═════ Entries supplied

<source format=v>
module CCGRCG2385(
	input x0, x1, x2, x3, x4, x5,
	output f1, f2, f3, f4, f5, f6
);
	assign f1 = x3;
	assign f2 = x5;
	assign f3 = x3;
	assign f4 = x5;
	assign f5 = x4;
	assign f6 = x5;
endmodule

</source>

══════════
═════ Entries supplied

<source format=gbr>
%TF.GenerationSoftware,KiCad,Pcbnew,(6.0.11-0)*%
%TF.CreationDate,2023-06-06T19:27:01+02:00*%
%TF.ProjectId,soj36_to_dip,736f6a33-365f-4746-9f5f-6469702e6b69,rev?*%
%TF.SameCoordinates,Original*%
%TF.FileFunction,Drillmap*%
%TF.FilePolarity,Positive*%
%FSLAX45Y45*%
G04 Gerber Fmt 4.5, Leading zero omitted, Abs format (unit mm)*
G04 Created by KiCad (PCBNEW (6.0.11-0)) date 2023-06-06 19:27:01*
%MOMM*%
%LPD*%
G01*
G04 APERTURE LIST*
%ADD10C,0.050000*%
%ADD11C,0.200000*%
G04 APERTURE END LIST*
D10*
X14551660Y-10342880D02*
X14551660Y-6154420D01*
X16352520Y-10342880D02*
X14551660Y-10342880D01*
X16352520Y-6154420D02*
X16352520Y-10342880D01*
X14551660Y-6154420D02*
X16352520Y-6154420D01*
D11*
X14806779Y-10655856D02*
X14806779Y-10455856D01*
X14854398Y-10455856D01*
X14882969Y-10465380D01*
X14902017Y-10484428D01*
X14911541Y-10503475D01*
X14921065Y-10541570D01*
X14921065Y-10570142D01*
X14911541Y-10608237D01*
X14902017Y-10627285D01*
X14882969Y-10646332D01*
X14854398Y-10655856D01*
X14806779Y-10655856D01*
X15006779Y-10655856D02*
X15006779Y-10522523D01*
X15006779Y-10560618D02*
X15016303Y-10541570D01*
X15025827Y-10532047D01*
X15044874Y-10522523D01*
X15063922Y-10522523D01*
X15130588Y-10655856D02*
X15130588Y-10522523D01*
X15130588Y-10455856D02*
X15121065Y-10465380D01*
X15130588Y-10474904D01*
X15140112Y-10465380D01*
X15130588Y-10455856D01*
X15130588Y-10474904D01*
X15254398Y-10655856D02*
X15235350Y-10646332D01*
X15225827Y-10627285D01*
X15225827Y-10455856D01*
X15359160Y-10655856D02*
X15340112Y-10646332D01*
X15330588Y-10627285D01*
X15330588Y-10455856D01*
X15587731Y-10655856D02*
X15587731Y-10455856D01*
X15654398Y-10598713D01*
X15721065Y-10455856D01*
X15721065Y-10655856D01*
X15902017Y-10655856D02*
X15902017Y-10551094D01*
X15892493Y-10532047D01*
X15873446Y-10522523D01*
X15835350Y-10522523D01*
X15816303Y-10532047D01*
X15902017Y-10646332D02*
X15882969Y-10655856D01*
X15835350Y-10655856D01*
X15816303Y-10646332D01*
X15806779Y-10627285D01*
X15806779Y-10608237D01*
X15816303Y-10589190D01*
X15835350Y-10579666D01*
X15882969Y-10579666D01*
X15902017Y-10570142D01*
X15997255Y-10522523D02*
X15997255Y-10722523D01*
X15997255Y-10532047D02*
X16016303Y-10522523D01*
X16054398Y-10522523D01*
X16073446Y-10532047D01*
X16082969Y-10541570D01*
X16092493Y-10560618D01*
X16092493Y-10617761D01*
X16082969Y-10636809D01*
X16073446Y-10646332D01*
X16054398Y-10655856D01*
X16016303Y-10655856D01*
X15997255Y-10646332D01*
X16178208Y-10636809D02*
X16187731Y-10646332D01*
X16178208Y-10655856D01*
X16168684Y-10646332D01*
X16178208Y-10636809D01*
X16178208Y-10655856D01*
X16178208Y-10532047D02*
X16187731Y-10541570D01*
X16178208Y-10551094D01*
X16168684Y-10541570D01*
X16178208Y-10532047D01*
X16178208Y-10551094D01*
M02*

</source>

══════════

All lines above between those holding "X14911541Y-10608237D01*" and "X16168684Y-10646332D01*", inclusive, must be set down unchanged, and no other line may be included.

X14911541Y-10608237D01*
X14902017Y-10627285D01*
X14882969Y-10646332D01*
X14854398Y-10655856D01*
X14806779Y-10655856D01*
X15006779Y-10655856D02*
X15006779Y-10522523D01*
X15006779Y-10560618D02*
X15016303Y-10541570D01*
X15025827Y-10532047D01*
X15044874Y-10522523D01*
X15063922Y-10522523D01*
X15130588Y-10655856D02*
X15130588Y-10522523D01*
X15130588Y-10455856D02*
X15121065Y-10465380D01*
X15130588Y-10474904D01*
X15140112Y-10465380D01*
X15130588Y-10455856D01*
X15130588Y-10474904D01*
X15254398Y-10655856D02*
X15235350Y-10646332D01*
X15225827Y-10627285D01*
X15225827Y-10455856D01*
X15359160Y-10655856D02*
X15340112Y-10646332D01*
X15330588Y-10627285D01*
X15330588Y-10455856D01*
X15587731Y-10655856D02*
X15587731Y-10455856D01*
X15654398Y-10598713D01*
X15721065Y-10455856D01*
X15721065Y-10655856D01*
X15902017Y-10655856D02*
X15902017Y-10551094D01*
X15892493Y-10532047D01*
X15873446Y-10522523D01*
X15835350Y-10522523D01*
X15816303Y-10532047D01*
X15902017Y-10646332D02*
X15882969Y-10655856D01*
X15835350Y-10655856D01*
X15816303Y-10646332D01*
X15806779Y-10627285D01*
X15806779Y-10608237D01*
X15816303Y-10589190D01*
X15835350Y-10579666D01*
X15882969Y-10579666D01*
X15902017Y-10570142D01*
X15997255Y-10522523D02*
X15997255Y-10722523D01*
X15997255Y-10532047D02*
X16016303Y-10522523D01*
X16054398Y-10522523D01*
X16073446Y-10532047D01*
X16082969Y-10541570D01*
X16092493Y-10560618D01*
X16092493Y-10617761D01*
X16082969Y-10636809D01*
X16073446Y-10646332D01*
X16054398Y-10655856D01*
X16016303Y-10655856D01*
X15997255Y-10646332D01*
X16178208Y-10636809D02*
X16187731Y-10646332D01*
X16178208Y-10655856D01*
X16168684Y-10646332D01*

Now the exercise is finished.